*Tugas dan Latihan*
1: Ringkaslah teks tentang batik Jambi dalam dua kalimat.
2: Jawablah pertanyaan berikut berdasarkan teks tentang batik Jambi.
(a) Siapa nama ibu Azmiah?
(b) Dalam bentuk apa batik dipakai pada masa itu, sebelum dibuat menjadi pakaian?
(c) Berapa harga sepotong batik pada masa itu?
3: Teruskan teks tentang batik Jambi mulai dari kalimat terakhirnya.

*Teks*
____

CUKUP
banyak
yang mengeluhkan mahalnya batik Jambi. Ucapan itu terlontar melihat
harga sepotong batik Jambi yang mencapai ratusan ribu rupiah,
sementara batik dari Jawa bisa dibeli dengan selembar uang lima puluh
ribuan rupiah. Ternyata anggapan batik Jambi itu mahal, benar adanya.
Bahkan di era 70-an, hanya orang gedongan yang mengenakan batik.
Salah seorang pengrajin batik Jambi Azmiah (45),
mengatakan bahwa di waktu dulu yang memakai batik Jambi hanya orang
kalangan atas. ”Langganan ibu saya kebanyakan pejabat dan istrinya,
paling rendah ya... camat. Orang biasa jarang sekali,” cerita
Azmiah tentang ibunya, almarhum Asmah, yang merupakan pengrajin batik
generasi awal di Kota Jambi.
Kala itu batik belum dibuat menjadi pakaian, hanya
dipakai dalam bentuk sarung dan selendang. Harganya sekitar Rp60 ribu
hingga Rp70 ribu sepotongnya, harga yang cukup mahal kala itu. Namun
meski mahal, pesanan batik waktu itu tetap banyak.
”Pemakai
batik mengerti bahwa pada batik itu, yang dinilai seninya. Uang soal
ke dua,” tambah wanita setengah baya yang masih kelihatan cantik
ini. Motif batik Jambi memang khas dan berbeda dengan batik Jawa.
Kerajinan icon Jambi ini merupakan refleksi dari alam, terlihat dari
motif yang dibatikkan seperti Durian Pecah, Kapal Cina, Batanghari,
Angso Duo, Antlas hingga Riang-riang.

____

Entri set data
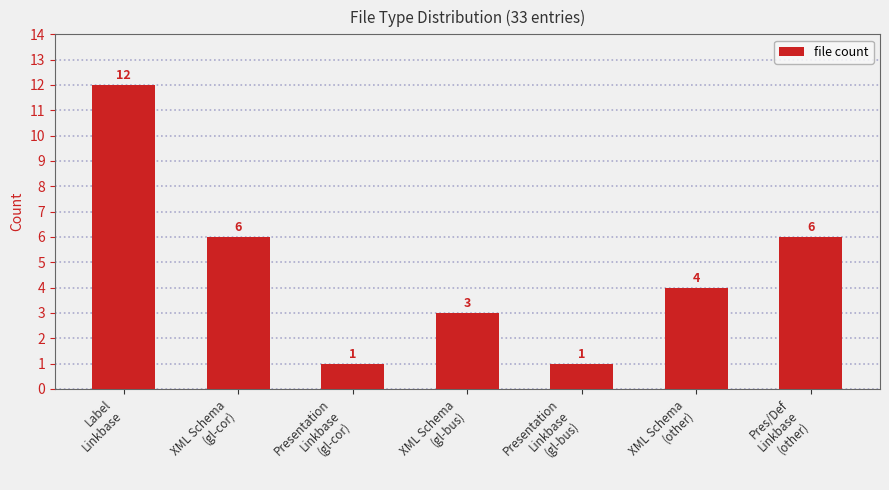

Count the values in the range 1 to 6.

6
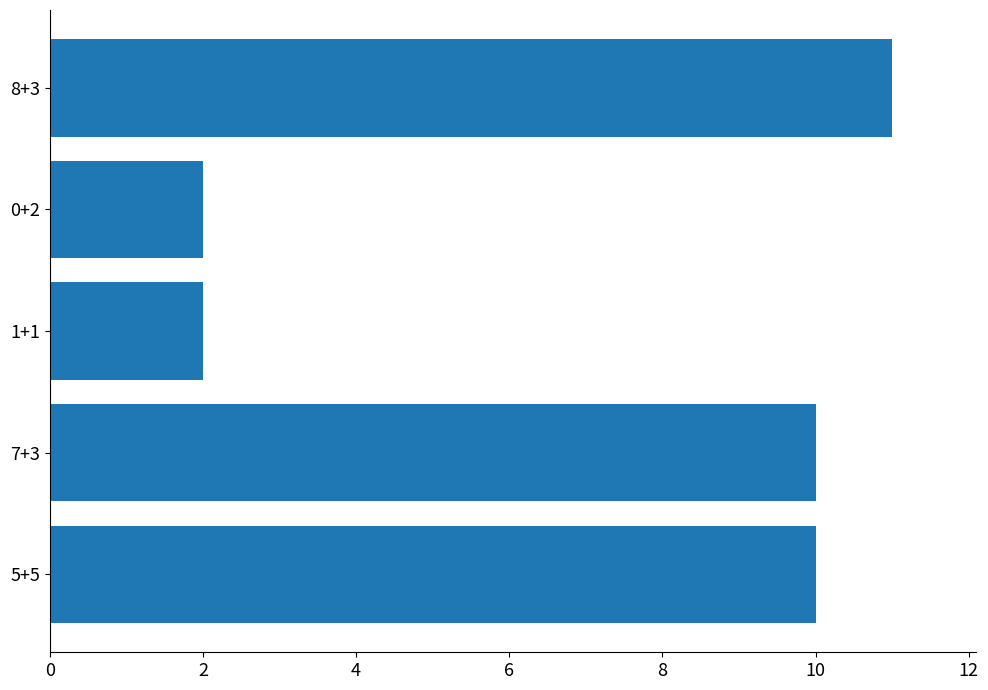

At which category does the chart reach its peak across all series?

8+3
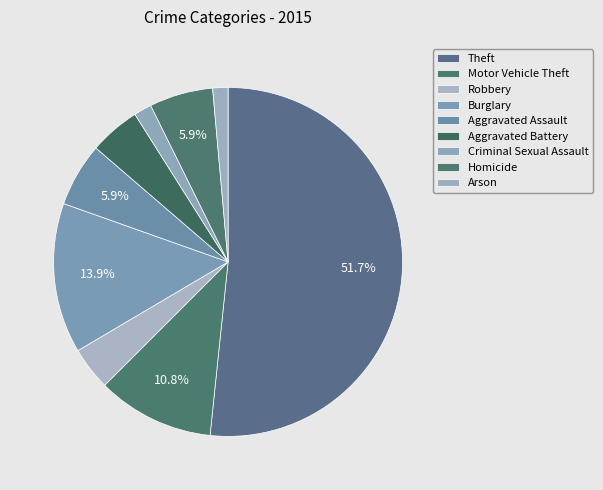

How many slices are in this pie chart?

9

____

*Jawaban Kegiatan*
1: Batik Jambi memang mahal, dan menurut pengrajin Azmiah, dulu batik ini hanya dipakai kalangan atas seperti pejabat dan istrinya. Meski mahal, pesanannya tetap banyak, dan motifnya yang khas, berbeda dengan batik Jawa, merupakan refleksi dari alam.

2:
(a) Almarhum Asmah.
(b) Dalam bentuk sarung dan selendang.
(c) Sekitar Rp60 ribu hingga Rp70 ribu.

3:
Ada satu motif batik kuno yang jarang dicetak, namanya
motif jayo. Konon motif ini pernah dipesan oleh Raja Siginjai untuk
pakaiannya sendiri. Motif jayo yang bermakna kemakmuran ini
menunjukkan tingginya status sosial seseorang. Motif ini dicetak
hanya jika ada pesanan, dan harganya bisa mencapai tiga juta rupiah.
”Jadi
kalau batik Jambi dibilang mahal, mungkin benar juga. Karena batik
Jambi bukan sekedar pakaian tapi sesuatu yang bernilai seni dan sarat
cerita tentang daerah ini,” kata pengrajin yang memiliki 48 anak
binaan ini.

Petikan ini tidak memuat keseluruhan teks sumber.